Igual que tantas veces, llegué puntual al ocaso; sólo que esta vez sin tener la menor idea de lo que me deparaba; Belinda me pintó un lindo cuerno y mi presencia lo único que ocasionaría era tener que volver a pelear con el Tripa.

El viento ya me había rociado con su fragancia y no existía vuelta atrás; ahí estaba Belinda enrollada en los brazos de su “wey”. La ira me encendió y aceleré el paso para abalanzarme contra el Tripa, mas al notar mi presencia, el chavo la soltó y me miró estupefacto… ¡el más sorprendido fui yo! ¡Se trataba de un chingado prieto con ojos de gargajo que quien sabe de qué pinche escuela nocturna lo había sacado! Eso sí, los labios bien rojitos de los besos, y la nuca despeinada. Es por demás, pensé y haciendo un ademán de desconcierto proseguí mi camino y comenzó a ganarme la risa de recordar a Belinda en su perfecto acto de esconder sus hechiceros ojos de ciervo tras la sedosa crin, y el brinco de espanto del ojimoco. Iba divertido, hay que decirlo, cuando del otro lado del andador apareció una larguirucha figura. Ya que estuvimos como a un metro de distancia, ambos paramos en seco; él fusilándome con la más mortal de las miradas; yo, aguantándome la risa, le pregunté:

–¿Vienes a ver a Belinda?

–Sí, –me respondió listo para volverse a subir al ring–, mi novia Belinda, –enfatizó–, ¿por qué? ¿No te late o qué?

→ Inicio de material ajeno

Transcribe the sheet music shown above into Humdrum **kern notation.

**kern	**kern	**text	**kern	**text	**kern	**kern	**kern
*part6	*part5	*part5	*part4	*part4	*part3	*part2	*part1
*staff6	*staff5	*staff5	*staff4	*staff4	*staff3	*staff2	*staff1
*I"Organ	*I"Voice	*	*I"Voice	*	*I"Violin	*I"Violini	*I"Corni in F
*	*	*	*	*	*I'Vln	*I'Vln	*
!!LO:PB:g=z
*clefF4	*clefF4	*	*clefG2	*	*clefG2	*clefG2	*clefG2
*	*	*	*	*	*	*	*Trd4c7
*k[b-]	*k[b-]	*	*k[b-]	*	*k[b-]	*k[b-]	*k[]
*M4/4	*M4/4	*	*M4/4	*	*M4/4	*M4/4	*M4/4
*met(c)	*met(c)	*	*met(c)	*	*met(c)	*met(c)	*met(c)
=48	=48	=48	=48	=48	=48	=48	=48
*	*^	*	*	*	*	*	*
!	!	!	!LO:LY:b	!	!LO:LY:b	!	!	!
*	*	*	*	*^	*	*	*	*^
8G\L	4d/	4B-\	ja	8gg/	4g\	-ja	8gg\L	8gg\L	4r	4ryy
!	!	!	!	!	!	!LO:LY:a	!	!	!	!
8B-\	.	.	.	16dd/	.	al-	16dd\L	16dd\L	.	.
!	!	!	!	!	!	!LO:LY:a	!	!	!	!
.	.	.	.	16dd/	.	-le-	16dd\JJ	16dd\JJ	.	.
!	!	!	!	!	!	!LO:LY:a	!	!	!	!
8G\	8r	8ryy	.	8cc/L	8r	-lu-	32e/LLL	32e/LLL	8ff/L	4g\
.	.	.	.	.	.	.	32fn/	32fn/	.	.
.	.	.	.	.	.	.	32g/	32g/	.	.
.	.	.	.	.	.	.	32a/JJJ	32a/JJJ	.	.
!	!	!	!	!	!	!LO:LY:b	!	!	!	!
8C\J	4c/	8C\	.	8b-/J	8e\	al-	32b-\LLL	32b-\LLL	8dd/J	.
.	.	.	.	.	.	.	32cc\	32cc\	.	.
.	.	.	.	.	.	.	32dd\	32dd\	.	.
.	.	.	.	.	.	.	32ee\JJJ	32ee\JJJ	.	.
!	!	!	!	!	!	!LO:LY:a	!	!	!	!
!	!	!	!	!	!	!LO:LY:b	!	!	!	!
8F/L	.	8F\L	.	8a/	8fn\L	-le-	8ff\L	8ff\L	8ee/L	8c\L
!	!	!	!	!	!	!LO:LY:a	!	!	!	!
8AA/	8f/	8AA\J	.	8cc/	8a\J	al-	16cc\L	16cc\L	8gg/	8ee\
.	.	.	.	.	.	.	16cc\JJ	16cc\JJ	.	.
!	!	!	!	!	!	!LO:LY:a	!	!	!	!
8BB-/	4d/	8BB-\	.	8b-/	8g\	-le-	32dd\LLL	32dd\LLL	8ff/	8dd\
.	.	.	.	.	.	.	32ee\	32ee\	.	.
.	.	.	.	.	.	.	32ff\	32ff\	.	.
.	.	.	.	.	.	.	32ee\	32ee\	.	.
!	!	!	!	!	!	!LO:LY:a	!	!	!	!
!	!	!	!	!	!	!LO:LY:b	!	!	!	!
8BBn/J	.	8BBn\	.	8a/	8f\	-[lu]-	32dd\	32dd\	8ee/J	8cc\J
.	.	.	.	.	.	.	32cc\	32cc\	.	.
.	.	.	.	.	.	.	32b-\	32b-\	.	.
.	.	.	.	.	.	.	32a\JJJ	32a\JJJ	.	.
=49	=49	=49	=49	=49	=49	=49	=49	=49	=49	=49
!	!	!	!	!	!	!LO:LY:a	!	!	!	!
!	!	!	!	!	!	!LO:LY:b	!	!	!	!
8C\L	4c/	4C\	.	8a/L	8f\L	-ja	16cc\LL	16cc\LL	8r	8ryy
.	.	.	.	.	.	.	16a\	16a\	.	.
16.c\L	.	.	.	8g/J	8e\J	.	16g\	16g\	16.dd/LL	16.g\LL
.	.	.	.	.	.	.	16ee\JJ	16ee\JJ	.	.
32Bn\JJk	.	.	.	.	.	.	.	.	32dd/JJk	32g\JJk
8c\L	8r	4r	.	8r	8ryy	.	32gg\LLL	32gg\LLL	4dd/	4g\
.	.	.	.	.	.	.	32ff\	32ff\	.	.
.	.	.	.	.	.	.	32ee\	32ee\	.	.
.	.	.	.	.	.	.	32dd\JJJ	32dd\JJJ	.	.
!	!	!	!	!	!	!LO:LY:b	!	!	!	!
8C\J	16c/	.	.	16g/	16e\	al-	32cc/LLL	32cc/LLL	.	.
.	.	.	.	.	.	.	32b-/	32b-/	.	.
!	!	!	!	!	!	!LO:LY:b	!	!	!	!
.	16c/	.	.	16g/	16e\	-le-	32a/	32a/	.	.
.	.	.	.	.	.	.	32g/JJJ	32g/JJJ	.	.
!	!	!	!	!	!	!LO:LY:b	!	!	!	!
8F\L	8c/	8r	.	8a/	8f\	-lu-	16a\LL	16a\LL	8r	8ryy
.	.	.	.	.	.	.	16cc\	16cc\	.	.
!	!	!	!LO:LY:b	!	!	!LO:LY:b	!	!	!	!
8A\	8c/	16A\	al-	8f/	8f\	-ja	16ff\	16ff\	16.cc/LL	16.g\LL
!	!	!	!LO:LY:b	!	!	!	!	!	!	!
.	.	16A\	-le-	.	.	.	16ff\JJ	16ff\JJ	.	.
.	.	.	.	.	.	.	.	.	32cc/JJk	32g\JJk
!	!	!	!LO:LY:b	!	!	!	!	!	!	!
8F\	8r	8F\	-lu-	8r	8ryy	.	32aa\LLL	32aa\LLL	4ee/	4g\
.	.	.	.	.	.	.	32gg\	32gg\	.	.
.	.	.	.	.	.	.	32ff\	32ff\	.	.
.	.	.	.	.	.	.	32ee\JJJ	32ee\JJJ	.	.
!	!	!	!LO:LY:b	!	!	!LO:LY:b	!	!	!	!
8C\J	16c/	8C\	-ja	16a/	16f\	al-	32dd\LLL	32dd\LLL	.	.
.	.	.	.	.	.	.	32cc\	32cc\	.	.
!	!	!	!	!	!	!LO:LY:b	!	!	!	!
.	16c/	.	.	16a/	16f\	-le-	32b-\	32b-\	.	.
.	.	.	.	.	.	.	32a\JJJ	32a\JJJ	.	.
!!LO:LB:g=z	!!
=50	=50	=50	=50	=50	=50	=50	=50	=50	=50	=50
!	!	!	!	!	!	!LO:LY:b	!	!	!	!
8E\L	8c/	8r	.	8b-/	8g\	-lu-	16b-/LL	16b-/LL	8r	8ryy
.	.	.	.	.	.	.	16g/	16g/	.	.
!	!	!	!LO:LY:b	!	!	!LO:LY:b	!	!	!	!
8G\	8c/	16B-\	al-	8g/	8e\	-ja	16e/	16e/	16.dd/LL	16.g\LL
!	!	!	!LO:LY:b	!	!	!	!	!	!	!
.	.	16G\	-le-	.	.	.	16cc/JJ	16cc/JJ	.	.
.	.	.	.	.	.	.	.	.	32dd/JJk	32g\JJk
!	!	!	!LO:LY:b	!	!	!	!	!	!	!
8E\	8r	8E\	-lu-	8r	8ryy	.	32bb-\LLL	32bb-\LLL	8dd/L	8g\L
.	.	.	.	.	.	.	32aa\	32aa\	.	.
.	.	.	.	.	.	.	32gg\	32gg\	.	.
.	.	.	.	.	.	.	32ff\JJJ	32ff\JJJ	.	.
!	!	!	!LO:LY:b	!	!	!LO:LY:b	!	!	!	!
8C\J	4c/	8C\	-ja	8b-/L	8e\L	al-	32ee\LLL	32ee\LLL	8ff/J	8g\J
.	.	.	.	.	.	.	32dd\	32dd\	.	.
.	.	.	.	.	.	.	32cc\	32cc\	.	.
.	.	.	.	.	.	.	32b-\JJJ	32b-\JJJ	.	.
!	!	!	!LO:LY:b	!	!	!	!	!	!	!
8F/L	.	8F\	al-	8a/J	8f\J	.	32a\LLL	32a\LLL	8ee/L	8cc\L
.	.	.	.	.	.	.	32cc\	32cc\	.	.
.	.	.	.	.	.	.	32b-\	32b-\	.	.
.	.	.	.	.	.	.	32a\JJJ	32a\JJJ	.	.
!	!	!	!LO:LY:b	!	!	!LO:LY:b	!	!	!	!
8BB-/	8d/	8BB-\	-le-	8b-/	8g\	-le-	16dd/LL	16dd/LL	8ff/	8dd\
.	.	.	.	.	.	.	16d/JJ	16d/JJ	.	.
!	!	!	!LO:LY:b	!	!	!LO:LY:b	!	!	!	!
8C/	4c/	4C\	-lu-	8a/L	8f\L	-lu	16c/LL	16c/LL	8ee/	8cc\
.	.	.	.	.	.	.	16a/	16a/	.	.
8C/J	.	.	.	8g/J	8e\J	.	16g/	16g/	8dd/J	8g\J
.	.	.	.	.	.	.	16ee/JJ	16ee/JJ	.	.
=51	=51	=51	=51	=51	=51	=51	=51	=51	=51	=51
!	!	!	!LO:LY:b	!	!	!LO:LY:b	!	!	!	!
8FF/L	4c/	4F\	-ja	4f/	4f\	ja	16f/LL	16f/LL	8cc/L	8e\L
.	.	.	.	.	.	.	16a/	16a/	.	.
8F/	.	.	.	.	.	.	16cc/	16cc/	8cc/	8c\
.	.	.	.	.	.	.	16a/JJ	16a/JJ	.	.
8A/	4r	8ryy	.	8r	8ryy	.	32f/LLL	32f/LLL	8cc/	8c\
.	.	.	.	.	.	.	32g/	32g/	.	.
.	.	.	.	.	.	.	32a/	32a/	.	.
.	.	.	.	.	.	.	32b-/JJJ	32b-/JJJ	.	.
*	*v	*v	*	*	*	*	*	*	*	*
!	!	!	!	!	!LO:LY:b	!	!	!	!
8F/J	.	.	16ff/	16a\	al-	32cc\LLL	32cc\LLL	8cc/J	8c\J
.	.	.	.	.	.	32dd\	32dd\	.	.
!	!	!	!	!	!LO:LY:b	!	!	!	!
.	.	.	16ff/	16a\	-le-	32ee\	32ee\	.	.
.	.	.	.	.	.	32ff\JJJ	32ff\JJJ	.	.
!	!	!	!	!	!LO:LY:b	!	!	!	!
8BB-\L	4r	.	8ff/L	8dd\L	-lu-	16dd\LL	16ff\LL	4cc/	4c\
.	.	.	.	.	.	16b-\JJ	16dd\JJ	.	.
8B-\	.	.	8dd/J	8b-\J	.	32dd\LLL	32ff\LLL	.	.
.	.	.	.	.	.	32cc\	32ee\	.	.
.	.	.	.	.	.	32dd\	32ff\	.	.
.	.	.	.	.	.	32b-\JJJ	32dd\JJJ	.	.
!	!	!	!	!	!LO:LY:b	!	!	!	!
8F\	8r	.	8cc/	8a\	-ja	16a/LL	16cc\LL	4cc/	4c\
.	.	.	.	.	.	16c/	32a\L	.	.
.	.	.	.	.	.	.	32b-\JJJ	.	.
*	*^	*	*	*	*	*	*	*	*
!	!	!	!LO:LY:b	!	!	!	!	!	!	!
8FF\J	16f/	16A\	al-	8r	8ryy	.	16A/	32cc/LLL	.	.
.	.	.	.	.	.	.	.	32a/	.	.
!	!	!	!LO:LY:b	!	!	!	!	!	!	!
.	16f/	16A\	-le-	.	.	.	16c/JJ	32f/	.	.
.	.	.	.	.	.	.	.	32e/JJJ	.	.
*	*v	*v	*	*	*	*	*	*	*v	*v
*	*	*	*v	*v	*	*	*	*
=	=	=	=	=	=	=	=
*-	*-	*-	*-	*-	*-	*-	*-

–No, para nada, –consentí divertido–, de hecho te está esperando, “ay” anda…

El Tripa inflamó el pecho y creció como cinco centímetros de estatura del orgullo, era la fiel estampa del conquistador que derrota a todo un imperio… y se fue directo a ver a su Mesalina. Yo, encendí un cigarro para que el humo disimulara la floral fragancia que como siempre lo llenaba todo y antes de soltar la carcajada, alcancé a escuchar el grito de Belinda y la escandalosa pelea del Tripa con el ojitos de gargajo.